Perhaps it is the overwhelming success of YouTube that has led to the site’s major downside – content clutter. Videos run the risk of getting lost in the clutter, which can minimize their impact.

Following are some suggestions on how best to measure the impact of your YouTube video:

  • Is your audience watching your video all the way through from beginning to end? If not, where did they drop-off? Or drop-off and resume?
  • Are viewers sharing your video? Was it shared and interacted with?
  • Check viewer demographics – who is watching the video? What else are they interested in? Are your viewers converting to subscribers?
  • Compare analytics from one video format with another – which format do your viewers prefer?
  • Check the traffic source report – where are viewers coming from? Are they being referred by other viewers? By Google? Another site?
  • Include device and playback location reports in your overall analysis to determine how viewers are accessing your content on YouTube. You can learn a lot about your audience by knowing how they are viewing your videos.

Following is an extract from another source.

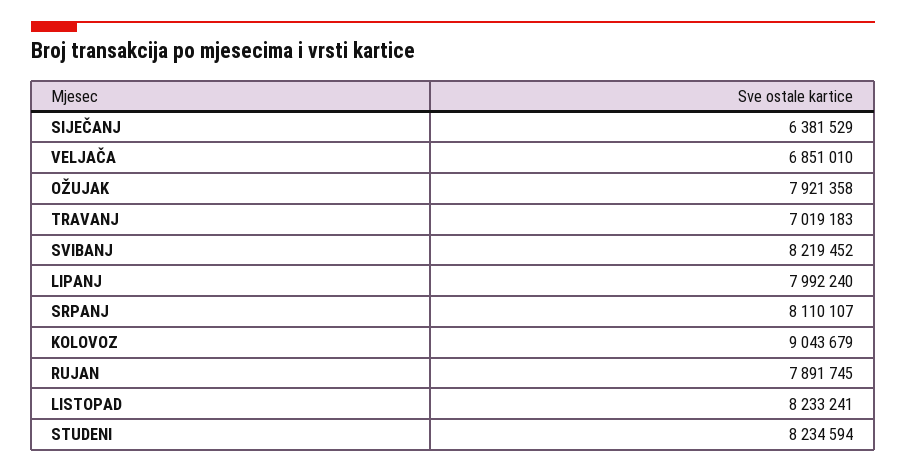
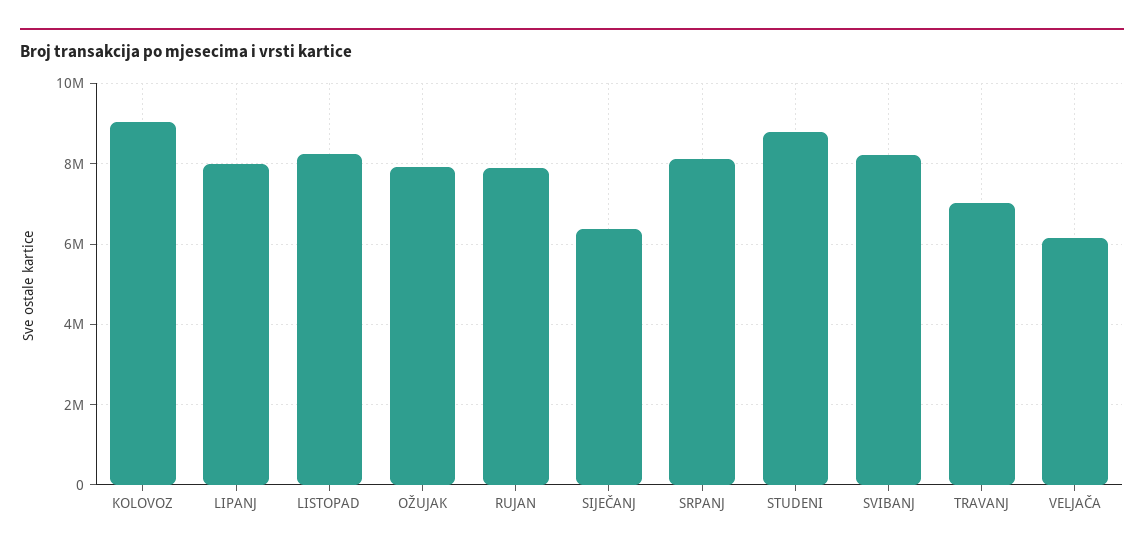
VELJAČA: 6851010 -> 6200000
STUDENI: 8234594 -> 8800000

Channel demographics are particularly important for understanding your audience. If they don’t match your intended audience, ask yourself how you can change your programming to attract more viewers in your target demographic. Other considerations include:

  • Is viewership on an overall upward or downward trend?
  • Do tweaks to the upload schedule increase overall monthly viewership?

Video can be a costly content tactic however, it also can be extremely cost-effective when you can accurately evaluate its impact on current and prospective audiences.